### Activity
Filter this material down to the lines that contain the string "click", and return those lines.
Material provided below:
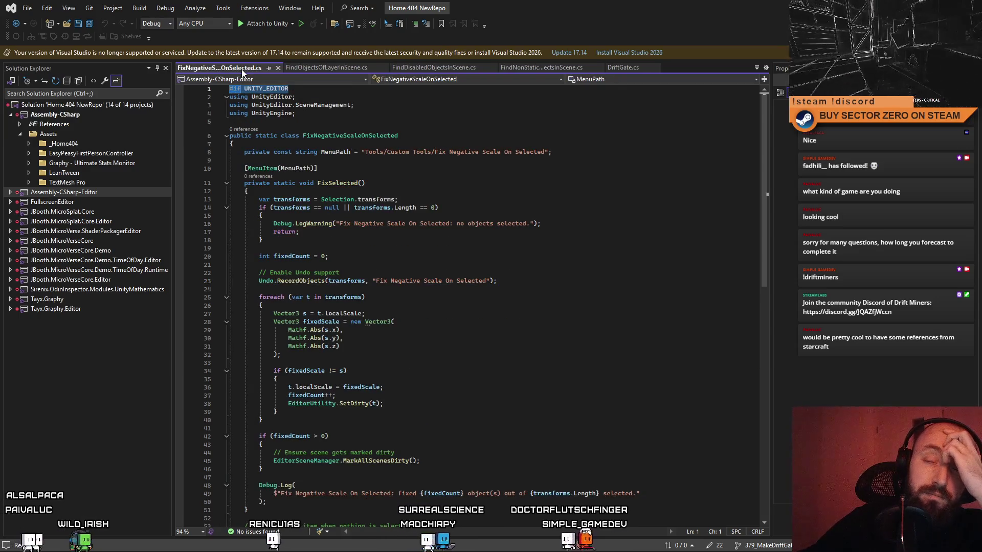
# - Finish reviewing the recursive FindObjectsOfLayerInScene script and return to Unity to recompile it
pyautogui.click(307, 67)
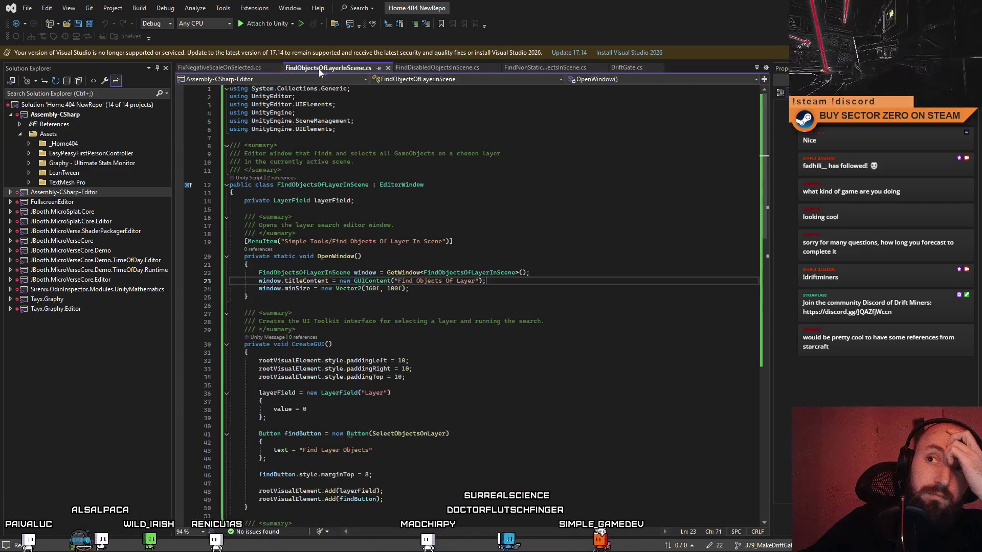
pyautogui.click(249, 68)
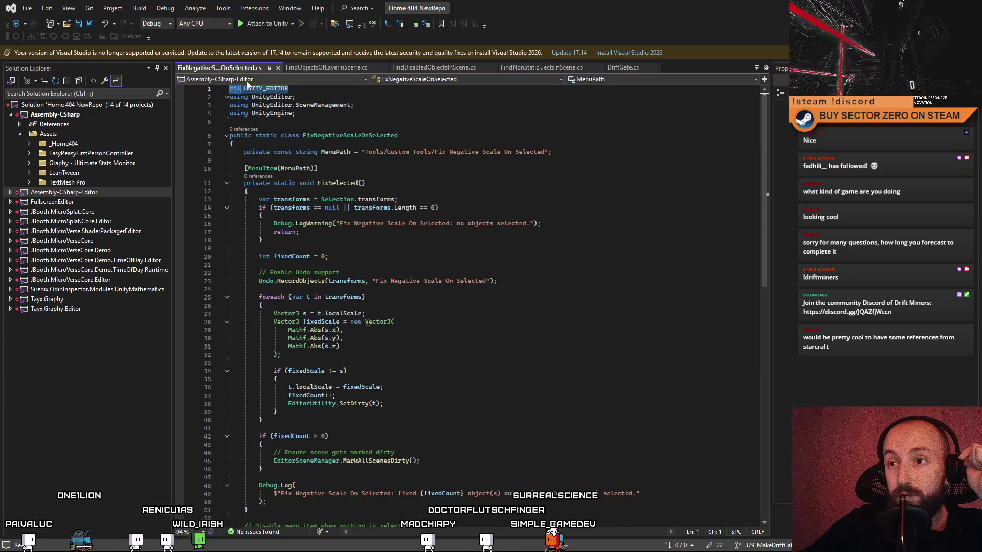
pyautogui.click(401, 116)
End of Material provided.
### Task response
pyautogui.click(307, 67)
pyautogui.click(249, 68)
pyautogui.click(401, 116)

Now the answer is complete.